"As how, sir, might I ax?"

"How long is it since you saw me before?"

"Don't mention it," cried Terry, with an abashed look, "a weary life-time a'most has passed since then."

"And what a life-time," observed the leprechaun, reproachfully.

"Indeed, an' you may say that," replied the other. "There's no one knows betther nor I do how sinfully that life was wasted, how useless it has been to me an' to every one else, how foolishly I flung away the means that might have comforted those who looked up to me, among heartless, conscienceless vagabones, who laughed at me while I fed their brutish appetites, and fled from me as though I were infectious when ill-health and poverty fell upon my head."

"Then the fairy gift did not bring you happiness?"

"Happiness!" replied Terry, with a groan, "it changed me from a man into a beast, it brought distress and misery upon those nearest and dearest to me, it made my whole worldly existence one continued reproach, and God help me, I'm afeared it has shut the gates of heaven against my sowl hereafter."
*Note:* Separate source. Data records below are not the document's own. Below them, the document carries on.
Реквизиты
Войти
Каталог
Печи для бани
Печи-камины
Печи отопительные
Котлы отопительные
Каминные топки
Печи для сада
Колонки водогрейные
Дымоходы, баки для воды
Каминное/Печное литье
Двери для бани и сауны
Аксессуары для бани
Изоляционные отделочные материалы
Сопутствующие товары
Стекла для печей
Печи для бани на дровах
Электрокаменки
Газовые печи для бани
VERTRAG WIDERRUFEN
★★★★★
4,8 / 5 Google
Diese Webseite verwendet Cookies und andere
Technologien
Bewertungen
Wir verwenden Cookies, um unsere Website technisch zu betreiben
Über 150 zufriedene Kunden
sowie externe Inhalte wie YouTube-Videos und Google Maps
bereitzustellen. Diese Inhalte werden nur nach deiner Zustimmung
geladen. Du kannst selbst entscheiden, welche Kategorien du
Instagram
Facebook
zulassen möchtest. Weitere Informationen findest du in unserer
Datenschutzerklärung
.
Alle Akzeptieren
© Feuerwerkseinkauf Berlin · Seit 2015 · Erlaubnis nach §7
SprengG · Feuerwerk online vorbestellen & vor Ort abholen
"Then I suppose you have the grace to be sorry this time that you didn't behave more generously in my case," said the fairy.
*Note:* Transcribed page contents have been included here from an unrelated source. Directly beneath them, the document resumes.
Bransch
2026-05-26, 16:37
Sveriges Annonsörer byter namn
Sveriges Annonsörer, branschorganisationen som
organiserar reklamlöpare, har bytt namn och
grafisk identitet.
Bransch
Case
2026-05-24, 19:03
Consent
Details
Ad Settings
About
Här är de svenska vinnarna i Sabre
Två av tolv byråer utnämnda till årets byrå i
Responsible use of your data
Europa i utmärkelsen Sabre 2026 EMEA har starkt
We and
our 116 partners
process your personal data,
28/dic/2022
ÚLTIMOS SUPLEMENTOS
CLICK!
"True darlin'; if I wasn't, I wouldn't be here now," replied Terry. "It was to thry and find you out that I took this journey, an' a sore one it is to a man wid the weight of years that's on my back."

"Oh, I forgot that you were such an ould creather intirely," said the little fellow, with a merry whistle, "but what the mischief makes you bend your back into an apperciand, and hide your ears on your showlders, as if the cowld was bitin' them."